6_2Called the “godfather” of the plant by St. Petersburg Governor Valentina Matviyenko during the event for his early involvement in the project, Medvedev talked about taking part in the groundbreaking ceremony for the plant as first deputy prime minister in 2006.

“I was given a shovel as a souvenir, which I still keep at my dacha with other gardening tools,” Medvedev, a St. Petersburg native, said before inspecting the interior of a Chevy Captiva midsize SUV presumably right off the assembly line.

“Medvedev Warms Up at GM Plant Opening,” Moscow Times November 10, 2008

Because we were busy reporting on the murders of Stanislav Markelov and Anastasia Baburova, we didn’t get round to summarizing or translating this bulletin, which was posted on the website of the Institute for Collective Action on January 25. To tell the truth, we hoped that the threats made against GM Saint Petersburg trade union leader Yevgeny Ivanov wouldn’t come true. 
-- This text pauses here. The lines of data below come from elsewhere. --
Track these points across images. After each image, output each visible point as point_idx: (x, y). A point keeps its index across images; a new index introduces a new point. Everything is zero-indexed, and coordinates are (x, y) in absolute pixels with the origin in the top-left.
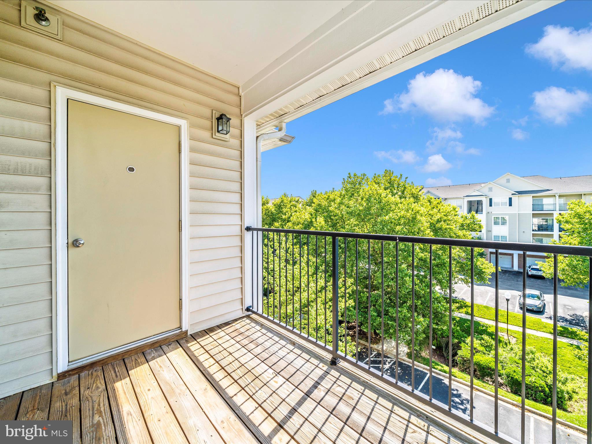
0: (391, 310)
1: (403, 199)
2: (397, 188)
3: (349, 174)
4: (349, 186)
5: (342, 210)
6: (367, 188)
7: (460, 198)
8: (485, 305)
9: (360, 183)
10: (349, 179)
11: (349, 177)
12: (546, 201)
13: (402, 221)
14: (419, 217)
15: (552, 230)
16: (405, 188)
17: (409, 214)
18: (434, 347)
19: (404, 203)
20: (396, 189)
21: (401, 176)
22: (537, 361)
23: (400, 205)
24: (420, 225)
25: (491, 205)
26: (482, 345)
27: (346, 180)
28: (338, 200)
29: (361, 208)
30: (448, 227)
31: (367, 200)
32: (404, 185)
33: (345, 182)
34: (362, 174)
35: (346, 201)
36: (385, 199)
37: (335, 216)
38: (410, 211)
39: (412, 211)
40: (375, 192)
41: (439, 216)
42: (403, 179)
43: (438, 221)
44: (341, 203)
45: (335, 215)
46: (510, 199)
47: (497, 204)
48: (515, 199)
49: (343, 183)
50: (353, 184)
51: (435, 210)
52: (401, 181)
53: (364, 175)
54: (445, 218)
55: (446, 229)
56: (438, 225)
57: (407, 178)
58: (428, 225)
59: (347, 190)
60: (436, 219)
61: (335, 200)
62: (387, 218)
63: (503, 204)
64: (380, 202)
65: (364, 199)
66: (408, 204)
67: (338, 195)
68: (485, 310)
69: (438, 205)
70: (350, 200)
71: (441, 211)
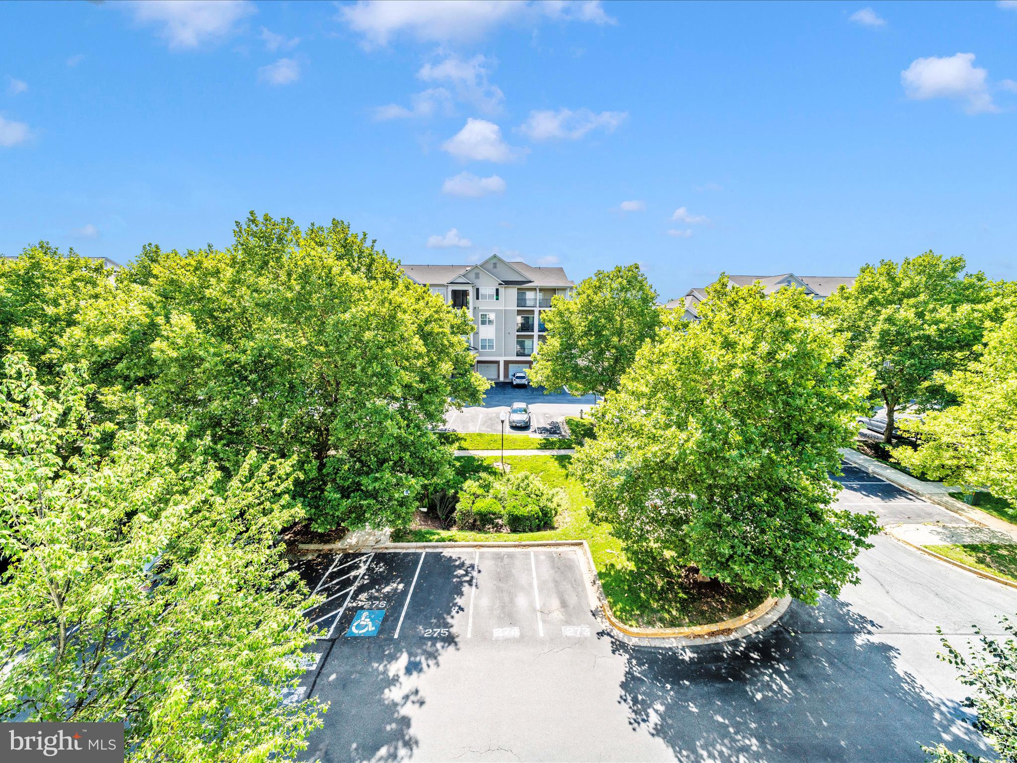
0: (364, 480)
1: (373, 282)
2: (359, 258)
3: (252, 213)
4: (253, 242)
5: (242, 297)
6: (299, 253)
7: (442, 285)
8: (477, 432)
9: (280, 240)
10: (253, 226)
11: (253, 221)
12: (530, 295)
13: (374, 322)
14: (400, 315)
15: (532, 331)
16: (373, 260)
17: (384, 310)
18: (425, 510)
19: (376, 288)
20: (356, 259)
21: (365, 235)
22: (531, 486)
23: (367, 292)
24: (403, 328)
25: (478, 298)
26: (480, 486)
27: (244, 227)
28: (229, 273)
29: (289, 295)
30: (441, 330)
31: (301, 278)
32: (370, 255)
33: (244, 232)
34: (283, 219)
35: (249, 276)
36: (340, 279)
37: (224, 311)
38: (387, 305)
39: (390, 303)
40: (319, 264)
41: (427, 313)
42: (368, 243)
43: (427, 322)
44: (236, 282)
45: (223, 307)
46: (497, 290)
47: (484, 297)
48: (502, 291)
49: (238, 233)
50: (265, 237)
51: (422, 303)
52: (366, 245)
53: (290, 222)
54: (436, 316)
55: (438, 334)
56: (427, 328)
57: (374, 241)
58: (414, 327)
59: (248, 251)
60: (423, 318)
61: (218, 272)
62: (347, 316)
63: (490, 296)
64: (331, 285)
65: (294, 276)
66: (383, 291)
67: (228, 261)
68: (478, 438)
69: (424, 295)
70: (261, 275)
71: (430, 304)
In January, Ivanov went public with the fact that persons unknown had been calling him and making threats. He informed the RIA Novosti news agency that someone had called him and said, “You made a mistake when you announced the formation of a trade union. It seems like you don’t care about your family.”
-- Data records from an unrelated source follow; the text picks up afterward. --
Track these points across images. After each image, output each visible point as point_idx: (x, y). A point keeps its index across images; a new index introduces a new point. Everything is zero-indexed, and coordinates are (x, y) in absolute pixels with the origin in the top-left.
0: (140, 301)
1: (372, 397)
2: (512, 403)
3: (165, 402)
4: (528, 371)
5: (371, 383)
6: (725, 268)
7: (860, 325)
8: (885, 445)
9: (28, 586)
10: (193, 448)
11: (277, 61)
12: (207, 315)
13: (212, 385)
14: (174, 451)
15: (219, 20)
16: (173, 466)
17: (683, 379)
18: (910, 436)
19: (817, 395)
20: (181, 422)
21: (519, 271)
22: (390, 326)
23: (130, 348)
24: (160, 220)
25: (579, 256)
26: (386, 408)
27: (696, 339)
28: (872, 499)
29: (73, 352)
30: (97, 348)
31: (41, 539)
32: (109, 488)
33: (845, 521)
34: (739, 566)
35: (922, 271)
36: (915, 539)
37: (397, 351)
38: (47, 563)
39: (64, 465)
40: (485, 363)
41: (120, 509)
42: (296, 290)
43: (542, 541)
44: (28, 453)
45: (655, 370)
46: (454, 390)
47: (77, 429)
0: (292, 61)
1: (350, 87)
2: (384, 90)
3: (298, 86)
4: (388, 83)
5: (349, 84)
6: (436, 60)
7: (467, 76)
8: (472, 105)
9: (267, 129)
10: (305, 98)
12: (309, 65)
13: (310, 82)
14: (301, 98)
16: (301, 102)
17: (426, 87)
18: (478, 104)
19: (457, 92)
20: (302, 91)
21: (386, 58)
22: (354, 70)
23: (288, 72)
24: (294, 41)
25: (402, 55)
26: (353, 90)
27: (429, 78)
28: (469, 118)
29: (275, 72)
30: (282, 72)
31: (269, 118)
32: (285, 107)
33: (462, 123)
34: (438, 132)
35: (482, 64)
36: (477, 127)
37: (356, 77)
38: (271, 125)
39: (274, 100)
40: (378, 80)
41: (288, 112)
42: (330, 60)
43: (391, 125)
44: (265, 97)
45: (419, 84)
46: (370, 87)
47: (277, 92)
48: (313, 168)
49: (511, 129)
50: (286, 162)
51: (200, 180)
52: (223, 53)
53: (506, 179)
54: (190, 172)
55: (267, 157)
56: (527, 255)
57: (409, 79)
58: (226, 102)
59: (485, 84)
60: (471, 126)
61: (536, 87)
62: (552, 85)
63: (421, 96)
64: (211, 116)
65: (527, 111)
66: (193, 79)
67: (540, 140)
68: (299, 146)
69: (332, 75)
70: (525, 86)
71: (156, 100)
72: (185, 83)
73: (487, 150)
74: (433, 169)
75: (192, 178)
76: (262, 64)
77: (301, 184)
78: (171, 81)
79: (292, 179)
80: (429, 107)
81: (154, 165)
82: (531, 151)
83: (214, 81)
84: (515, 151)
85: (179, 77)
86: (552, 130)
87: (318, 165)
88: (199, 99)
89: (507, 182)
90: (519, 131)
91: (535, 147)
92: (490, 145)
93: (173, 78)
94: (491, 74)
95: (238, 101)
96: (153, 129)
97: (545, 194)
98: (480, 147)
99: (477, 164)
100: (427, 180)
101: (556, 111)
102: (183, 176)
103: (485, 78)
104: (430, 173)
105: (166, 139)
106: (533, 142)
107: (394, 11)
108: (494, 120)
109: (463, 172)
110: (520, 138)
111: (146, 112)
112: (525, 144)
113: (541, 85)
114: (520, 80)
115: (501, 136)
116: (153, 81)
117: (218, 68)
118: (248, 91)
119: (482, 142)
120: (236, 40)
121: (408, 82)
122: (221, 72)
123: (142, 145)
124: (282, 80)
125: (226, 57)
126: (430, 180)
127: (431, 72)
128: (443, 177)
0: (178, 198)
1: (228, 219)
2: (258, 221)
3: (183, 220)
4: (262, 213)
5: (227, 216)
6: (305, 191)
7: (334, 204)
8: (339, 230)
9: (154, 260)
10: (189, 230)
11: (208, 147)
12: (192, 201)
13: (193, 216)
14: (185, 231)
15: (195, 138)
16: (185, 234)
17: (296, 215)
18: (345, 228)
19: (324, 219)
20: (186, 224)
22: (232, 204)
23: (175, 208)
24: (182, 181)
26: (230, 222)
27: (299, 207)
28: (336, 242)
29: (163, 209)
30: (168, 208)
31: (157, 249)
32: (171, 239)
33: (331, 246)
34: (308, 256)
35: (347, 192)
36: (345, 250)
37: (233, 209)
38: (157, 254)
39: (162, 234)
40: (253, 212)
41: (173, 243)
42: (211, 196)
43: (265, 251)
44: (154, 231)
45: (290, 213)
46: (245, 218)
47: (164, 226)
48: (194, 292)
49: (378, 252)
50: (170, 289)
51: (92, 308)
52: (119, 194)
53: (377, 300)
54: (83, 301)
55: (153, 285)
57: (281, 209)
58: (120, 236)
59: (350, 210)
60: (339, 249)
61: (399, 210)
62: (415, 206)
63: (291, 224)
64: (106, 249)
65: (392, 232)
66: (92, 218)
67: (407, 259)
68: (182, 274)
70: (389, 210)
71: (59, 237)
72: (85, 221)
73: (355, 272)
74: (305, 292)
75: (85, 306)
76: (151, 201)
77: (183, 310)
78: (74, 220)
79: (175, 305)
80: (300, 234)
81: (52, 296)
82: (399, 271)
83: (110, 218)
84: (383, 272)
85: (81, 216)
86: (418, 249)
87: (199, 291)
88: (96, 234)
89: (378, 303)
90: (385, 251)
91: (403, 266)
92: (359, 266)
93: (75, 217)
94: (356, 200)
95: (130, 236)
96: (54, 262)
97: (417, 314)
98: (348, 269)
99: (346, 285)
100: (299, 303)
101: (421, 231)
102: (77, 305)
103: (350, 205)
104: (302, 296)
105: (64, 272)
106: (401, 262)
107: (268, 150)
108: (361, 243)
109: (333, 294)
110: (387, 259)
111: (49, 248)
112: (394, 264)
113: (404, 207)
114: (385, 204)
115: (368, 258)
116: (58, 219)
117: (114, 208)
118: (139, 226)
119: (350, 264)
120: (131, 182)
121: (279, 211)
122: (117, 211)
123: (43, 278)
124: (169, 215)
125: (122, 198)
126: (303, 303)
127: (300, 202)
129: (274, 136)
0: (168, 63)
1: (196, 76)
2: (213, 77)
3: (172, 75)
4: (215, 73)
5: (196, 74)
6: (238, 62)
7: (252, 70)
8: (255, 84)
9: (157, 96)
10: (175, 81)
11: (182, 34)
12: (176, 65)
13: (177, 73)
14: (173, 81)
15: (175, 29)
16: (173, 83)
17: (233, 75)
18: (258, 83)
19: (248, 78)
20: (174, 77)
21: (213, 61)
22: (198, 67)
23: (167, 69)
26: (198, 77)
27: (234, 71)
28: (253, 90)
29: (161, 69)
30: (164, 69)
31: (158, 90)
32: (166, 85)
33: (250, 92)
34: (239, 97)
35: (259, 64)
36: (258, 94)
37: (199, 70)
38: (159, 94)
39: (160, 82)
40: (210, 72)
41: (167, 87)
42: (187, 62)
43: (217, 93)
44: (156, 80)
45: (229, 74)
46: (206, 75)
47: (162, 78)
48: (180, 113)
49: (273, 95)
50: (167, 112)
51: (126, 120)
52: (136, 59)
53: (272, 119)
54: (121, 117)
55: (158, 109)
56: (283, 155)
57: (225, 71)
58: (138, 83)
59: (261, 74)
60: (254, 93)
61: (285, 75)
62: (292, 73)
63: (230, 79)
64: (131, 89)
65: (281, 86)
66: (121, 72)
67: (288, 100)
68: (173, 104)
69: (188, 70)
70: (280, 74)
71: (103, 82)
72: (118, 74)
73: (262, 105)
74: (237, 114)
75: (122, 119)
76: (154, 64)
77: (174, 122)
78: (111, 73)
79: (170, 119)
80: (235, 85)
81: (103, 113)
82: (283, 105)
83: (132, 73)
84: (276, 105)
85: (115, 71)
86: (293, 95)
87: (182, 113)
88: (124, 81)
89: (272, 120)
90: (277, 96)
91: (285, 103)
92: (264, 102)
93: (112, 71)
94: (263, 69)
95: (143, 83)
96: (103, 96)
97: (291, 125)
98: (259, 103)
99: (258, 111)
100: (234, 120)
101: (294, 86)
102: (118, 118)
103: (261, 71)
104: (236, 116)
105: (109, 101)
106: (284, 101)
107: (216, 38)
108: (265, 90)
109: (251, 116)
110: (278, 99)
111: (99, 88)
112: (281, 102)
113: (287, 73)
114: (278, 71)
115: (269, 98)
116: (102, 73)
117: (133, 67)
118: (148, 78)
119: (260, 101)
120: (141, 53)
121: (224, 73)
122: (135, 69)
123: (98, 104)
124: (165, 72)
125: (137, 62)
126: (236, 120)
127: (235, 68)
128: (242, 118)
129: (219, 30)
The formation of the trade union at the GM Petersburg plant (located in the suburb of Shushary) was announced in mid-January. The union is an affiliate of the Interregional Trade Union of Autoworkers (ITUA). Seventy of the plant’s nine hundred workers joined the new union, whose stated goal is to obtain regular wage increases for workers through a collective bargaining agreement.

Even before the creation of the new union was announced, however, Ivanov began receiving threats. Although Ivanov reported these incidents to the police, they refused to open a criminal investigation. Meanwhile, his comrades at the ITUA collected money so that Ivanov could get his family out of the city.
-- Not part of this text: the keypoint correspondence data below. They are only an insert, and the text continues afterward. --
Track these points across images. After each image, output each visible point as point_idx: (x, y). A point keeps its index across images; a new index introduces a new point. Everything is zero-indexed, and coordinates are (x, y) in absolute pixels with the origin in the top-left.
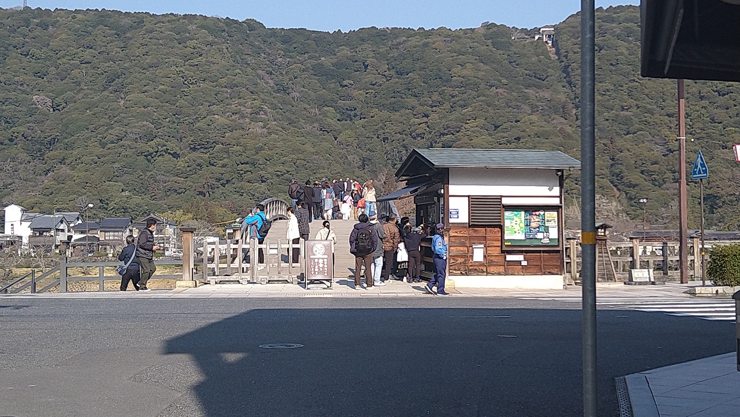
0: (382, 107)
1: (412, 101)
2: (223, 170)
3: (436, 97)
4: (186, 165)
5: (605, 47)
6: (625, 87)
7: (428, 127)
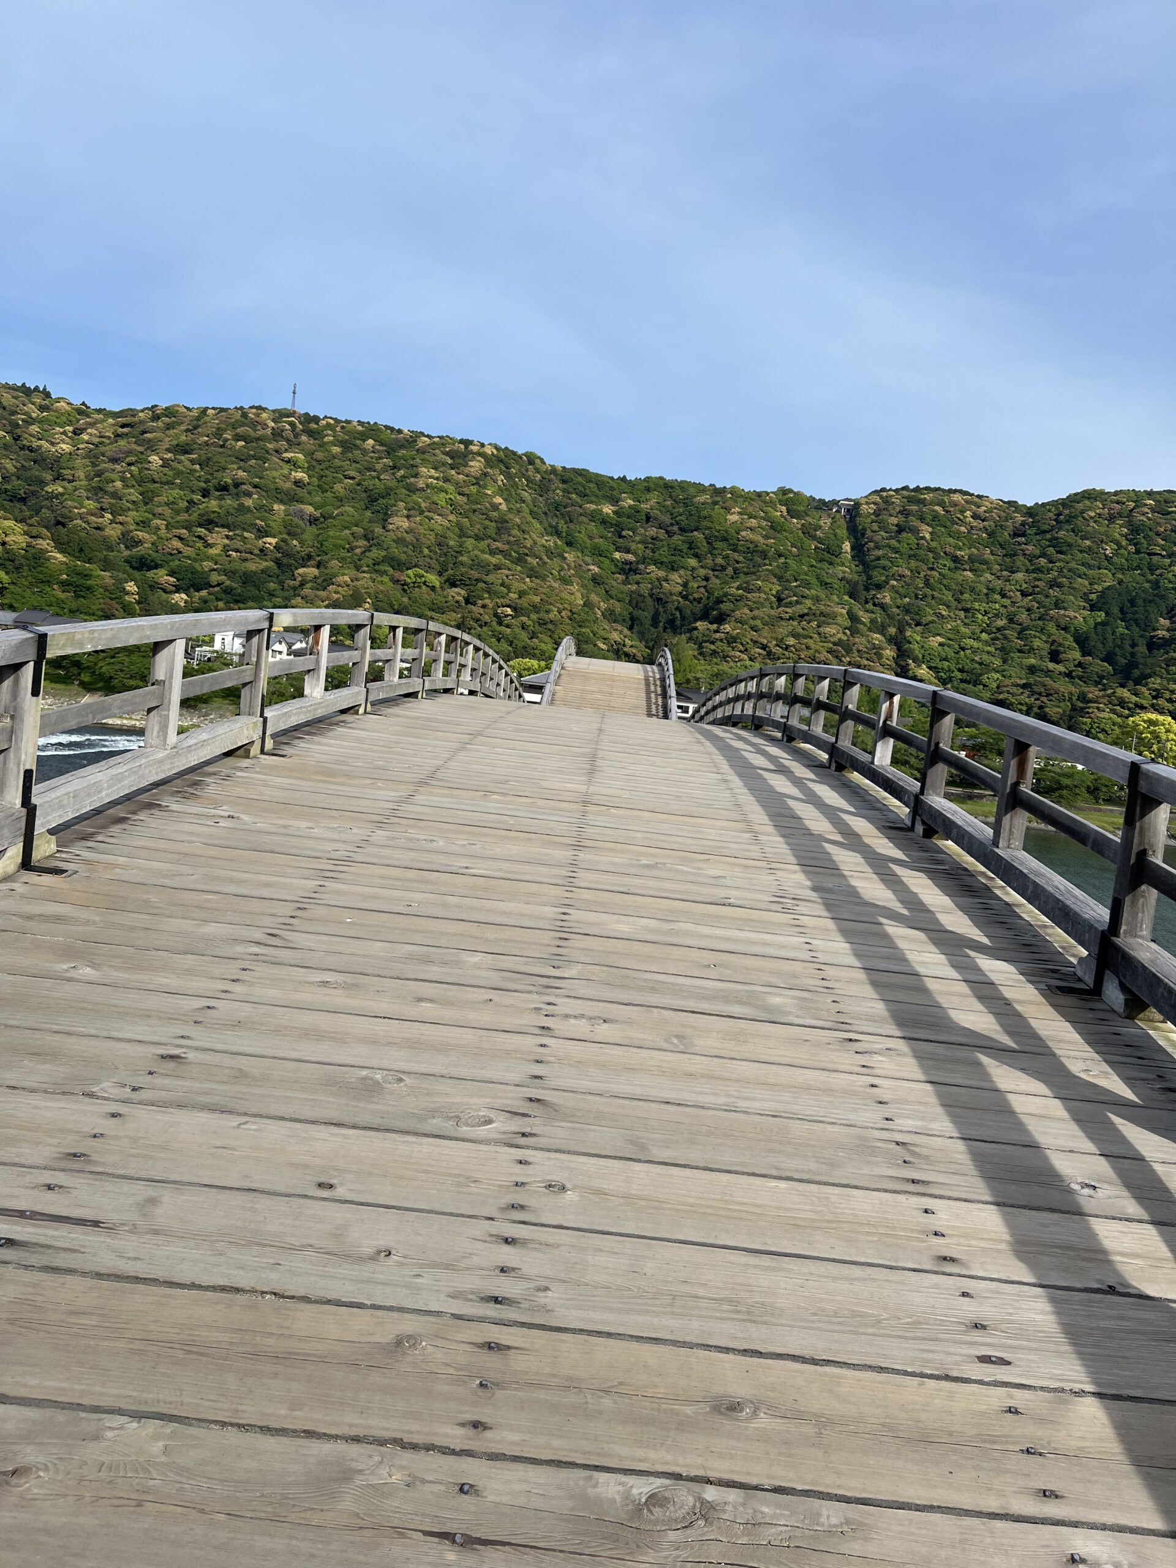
0: (659, 564)
1: (693, 562)
2: (481, 611)
3: (720, 560)
4: (443, 600)
5: (907, 530)
6: (922, 574)
7: (707, 591)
Now Radio Svoboda (Radio Liberty) has reported that Ivanov was attacked today (February 8, 2009) near the entrance to his house. The two assailants, according to Ivanov, said, “Greetings from the trade union!” before hitting him in the face several times. Doctors who treated Ivanov after the incident determined that he has suffered a concussion. 

Like attacks against other social and political activists, assaults against trade union leaders have become all too common in Russia in recent months. We have already reported the two attacks against Ford-Vsevolozhsk union leader Alexei Etmanov, in November of last year, as well as attacks on Sergei Bryzgalov and Alexei Gramm, activists in the ITUA-affiliated union at the TagAZ plant in Taganrog, in southern Russia.

UPDATE: Fontanka.Ru has just reported more details of the assault on Ivanov. They quote him as saying, “I was going to the store. As I came out of the entrance of my building I took several professional blows to the face. There were two of them: one held the door of the entryway wide open, while the other stood around the corner. It was so unexpected that I fell over, and when I was getting up I heard one of them say, ‘Greetings from the trade union.’” 
Ivanov was attacked in Kolpino, a southern suburb of Saint Petersburg.
Ironically, just two days ago, the International Metalworkers’ Federation called on Russian authorities to thoroughly investigate the continuing attacks on union activists and to find and punish the wrongdoers. Their appeal specifically mentions the threats made to Yevgeny Ivanov. As today’s attack has shown, their concern was fully warranted.